Anonymous-5707222 Greetings and Welcome to Microsoft Q&A forum!
Requests to the ChatCompletions_Create Operation under Azure OpenAI API version 2024-04-01-preview have exceeded token rate limit of your current OpenAI S0 pricing tier. Please retry after 86400 seconds. Please go here: https://aka.ms/oai/quotaincrease if you would like to further increase the default rate limit.
To give more context, As each request is received, Azure OpenAI computes an estimated max processed-token count that includes the following:
- Prompt text and count
- The max_tokens parameter setting
- The best_of parameter setting
As requests come into the deployment endpoint, the estimated max-processed-token count is added to a running token count of all requests that is reset each minute. If at any time during that minute, the TPM rate limit value is reached, then further requests will receive a 429 response code until the counter resets. For more details, see Understanding rate limits.

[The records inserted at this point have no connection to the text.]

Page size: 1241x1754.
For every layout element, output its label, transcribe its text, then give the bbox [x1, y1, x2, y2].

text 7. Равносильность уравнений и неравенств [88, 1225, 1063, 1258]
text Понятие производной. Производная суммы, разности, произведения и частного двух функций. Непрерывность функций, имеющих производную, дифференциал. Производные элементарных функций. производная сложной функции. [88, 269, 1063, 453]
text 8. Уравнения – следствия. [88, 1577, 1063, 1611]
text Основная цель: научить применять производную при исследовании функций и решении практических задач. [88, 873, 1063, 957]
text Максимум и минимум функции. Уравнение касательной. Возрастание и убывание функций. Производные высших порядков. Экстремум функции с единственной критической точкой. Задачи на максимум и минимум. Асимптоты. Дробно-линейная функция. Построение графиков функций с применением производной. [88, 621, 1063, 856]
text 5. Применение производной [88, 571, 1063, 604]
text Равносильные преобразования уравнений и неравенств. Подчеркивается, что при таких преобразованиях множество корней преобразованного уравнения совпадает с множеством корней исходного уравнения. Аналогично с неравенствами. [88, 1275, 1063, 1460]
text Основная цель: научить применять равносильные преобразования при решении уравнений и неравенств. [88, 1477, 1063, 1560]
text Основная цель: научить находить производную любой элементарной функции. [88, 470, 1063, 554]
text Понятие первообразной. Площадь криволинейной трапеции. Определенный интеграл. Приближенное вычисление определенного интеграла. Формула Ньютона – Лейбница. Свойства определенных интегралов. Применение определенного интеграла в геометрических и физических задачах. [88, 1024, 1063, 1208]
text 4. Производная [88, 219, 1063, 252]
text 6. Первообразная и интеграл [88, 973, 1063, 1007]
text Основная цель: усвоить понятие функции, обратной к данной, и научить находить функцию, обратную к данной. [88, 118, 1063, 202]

The endpoint seemingly has a limit of 1k tokens per Minuten, which is fine for me but I wouldn't mind to pay a bit more to explore the image analysis but this does not seem to be possible either. How can I increase any limits on the endpoint.
To increase the quota, In Azure OpenAI studio, under shared resources -> select quota.
Check if the quota is already full or not.
You choose Request quota link to increase the current model quota if already full.
Also, you can increase the token limit under deployments -> Edit-> Update deployments tab.
See Manage Azure OpenAI Service quota for more details.
I hope this helps. Do let me know if that helps or have any further queries.